Growth Powers Belt and Road

China and the US in the recent G20 Summit traded barbs regarding China’s Steel overcapacity which is having a drastic impact on the world steel market.  The US particularly sees the PRC’s steel over production  as a threat to its own industries.  However this is also complicated by the socioeconomic changes within the US in which steel production has been greatly reduced since its early days as the world’s steel producing giant.

Current figures project that the PRC produced nearly half the world’s steel.  According to PRC figures from it’s Belt and Road Initiative, China has reduced its capacity from 59.9 trillion to 23.23 trillion tons.  And this reduction comes in the wake of new PRC data which indicates, China’s State Owned Enterprises (SOEs) earned an estimated increase of 14.3% in total revenue.   The current US president has repeatedly threatened to levy tariffs on the republic, citing America’s reduced steel producing capacity and its own competitiveness in the world market.
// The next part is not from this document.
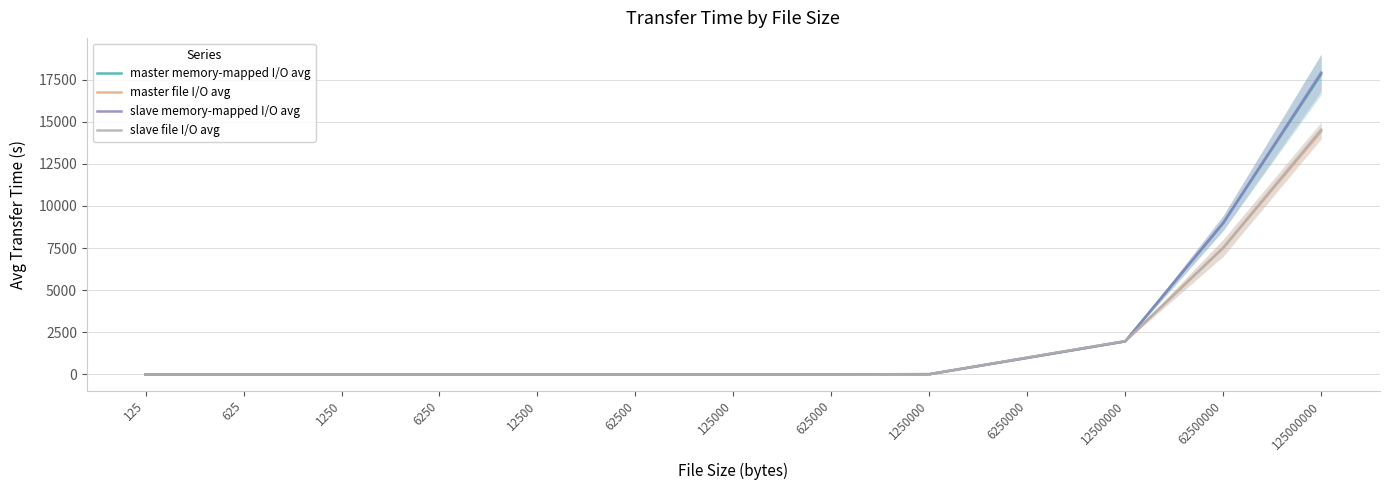

Is it true that slave file I/O avg equals 1.4 at 125000?

False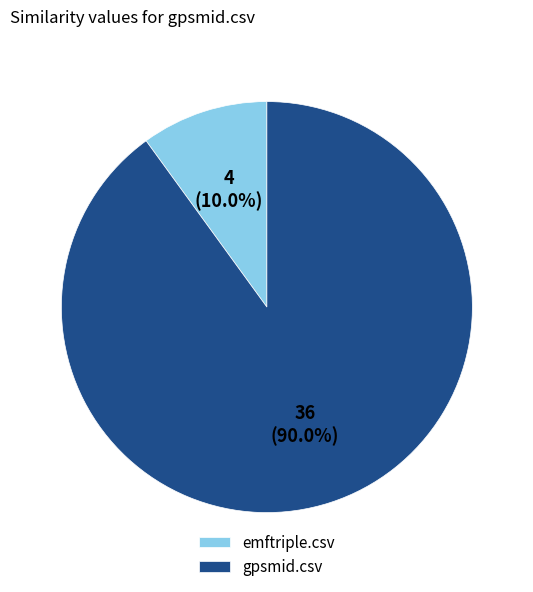

What is the total percentage of emftriple.csv and gpsmid.csv?

100.0%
The Belt and Road Initiative is indicative of China’s continued massive growth.  Its ability to unilaterally reach out to worldwide partners continues to under-gird its influence throughout the word.   The PRC is reported to have earned $202.1 billion USD in profit from its centrally administered SOEs in the period between January and November 2017.  As businesses, entrepreneurs and executives, we should keep a circumspect eye on the PRC’s Belt and Road Initiative.  It may be that the Initiative may become the catalyst for future world growth.